» **Job**
Which lines of the entries below include "their"? List them all.
┄┄┄┄┄┄
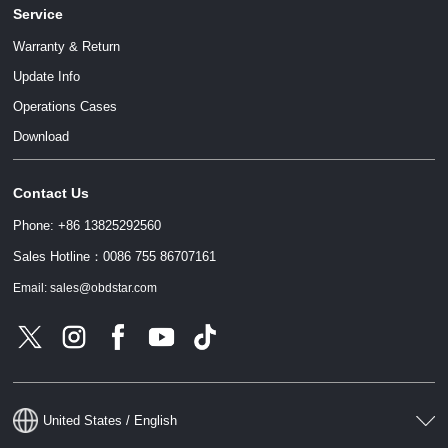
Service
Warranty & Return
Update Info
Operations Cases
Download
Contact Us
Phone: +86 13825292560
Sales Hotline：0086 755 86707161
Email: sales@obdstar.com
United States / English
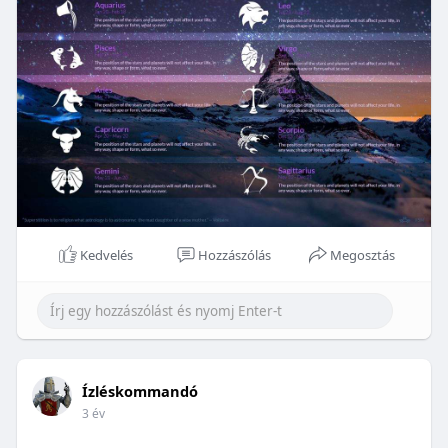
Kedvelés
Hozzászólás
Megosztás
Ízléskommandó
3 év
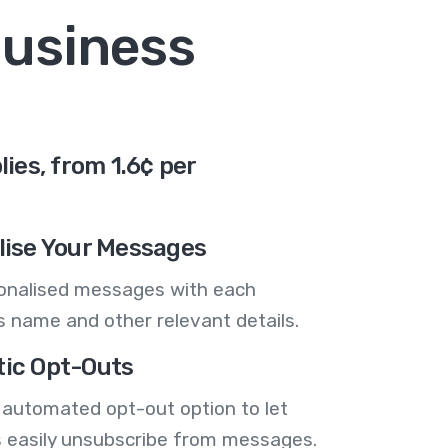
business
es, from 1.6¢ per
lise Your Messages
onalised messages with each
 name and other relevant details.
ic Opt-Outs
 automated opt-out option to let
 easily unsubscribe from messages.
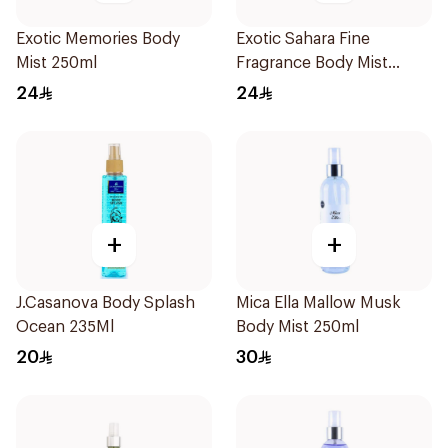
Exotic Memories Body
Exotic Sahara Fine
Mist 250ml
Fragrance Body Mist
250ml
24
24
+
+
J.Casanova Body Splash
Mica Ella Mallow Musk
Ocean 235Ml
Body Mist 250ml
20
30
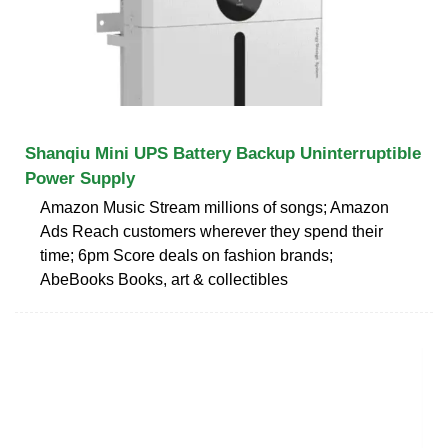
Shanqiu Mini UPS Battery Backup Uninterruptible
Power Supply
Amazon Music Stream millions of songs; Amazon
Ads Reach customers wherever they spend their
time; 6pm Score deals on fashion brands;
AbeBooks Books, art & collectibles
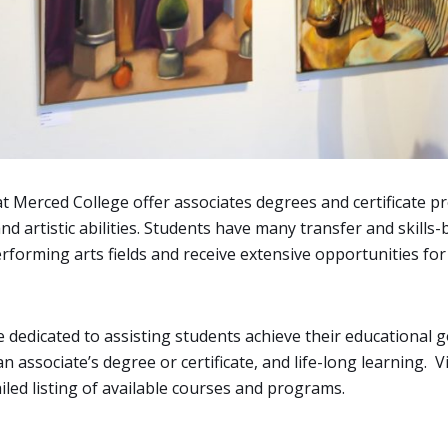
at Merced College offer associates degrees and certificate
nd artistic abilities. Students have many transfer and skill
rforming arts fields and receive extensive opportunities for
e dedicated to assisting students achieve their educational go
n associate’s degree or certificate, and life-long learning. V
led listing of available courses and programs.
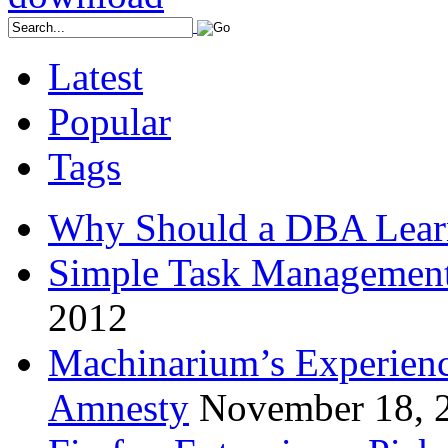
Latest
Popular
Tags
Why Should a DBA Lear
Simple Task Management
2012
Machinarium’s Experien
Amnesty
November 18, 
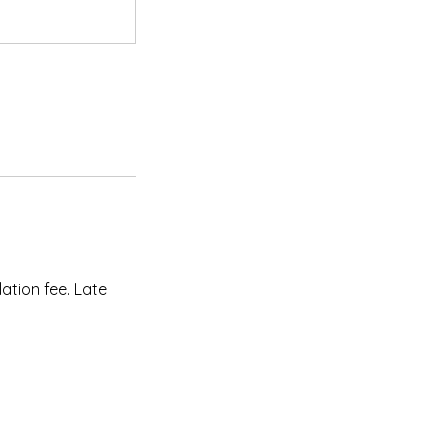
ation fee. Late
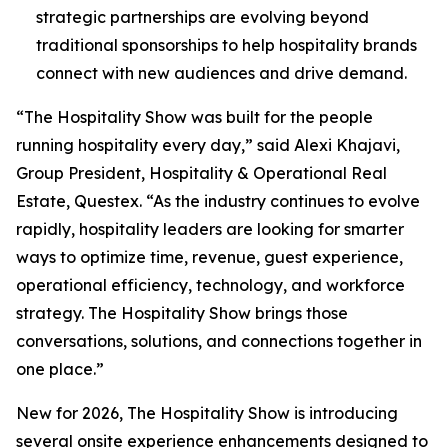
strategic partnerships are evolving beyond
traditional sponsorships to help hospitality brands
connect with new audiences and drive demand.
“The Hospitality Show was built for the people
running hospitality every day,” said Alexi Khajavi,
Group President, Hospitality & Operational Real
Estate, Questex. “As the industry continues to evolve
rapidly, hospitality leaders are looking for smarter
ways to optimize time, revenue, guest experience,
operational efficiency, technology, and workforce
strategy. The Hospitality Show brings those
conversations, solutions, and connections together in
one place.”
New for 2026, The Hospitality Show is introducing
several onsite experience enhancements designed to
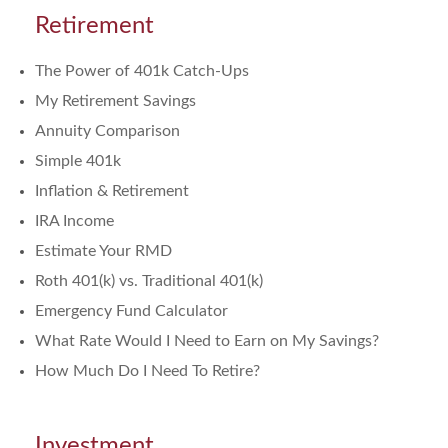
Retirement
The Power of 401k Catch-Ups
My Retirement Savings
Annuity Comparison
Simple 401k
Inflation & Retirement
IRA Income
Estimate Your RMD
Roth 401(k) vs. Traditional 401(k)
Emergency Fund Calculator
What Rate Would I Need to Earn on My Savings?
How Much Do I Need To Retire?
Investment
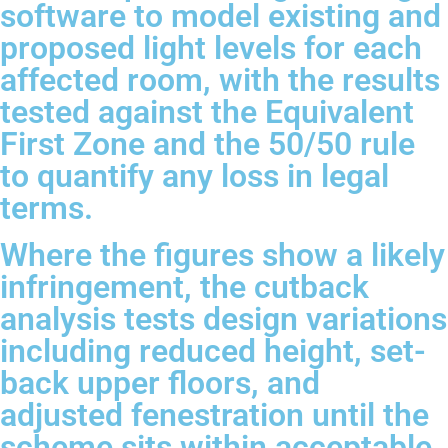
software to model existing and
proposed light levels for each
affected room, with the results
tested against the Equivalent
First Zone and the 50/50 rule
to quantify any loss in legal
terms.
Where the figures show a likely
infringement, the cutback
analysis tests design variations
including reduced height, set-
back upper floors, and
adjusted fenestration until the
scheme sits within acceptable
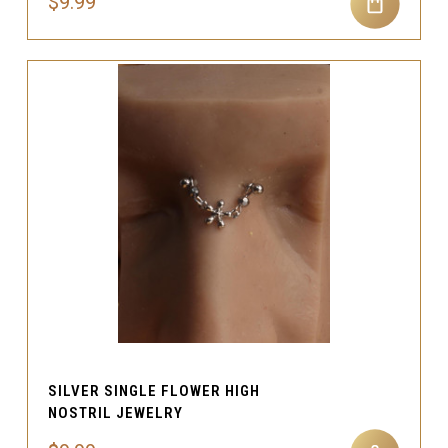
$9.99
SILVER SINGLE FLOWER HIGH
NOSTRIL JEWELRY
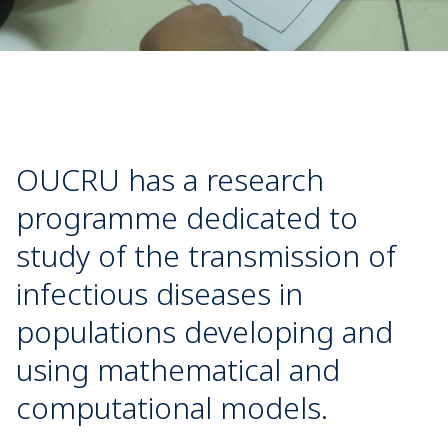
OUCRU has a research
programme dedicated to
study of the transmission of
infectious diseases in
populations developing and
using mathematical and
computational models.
┄┄┄┄┄┄
» **Exercise result**
Ads Reach customers wherever they spend their
e dedicated to assisting students achieve their educational go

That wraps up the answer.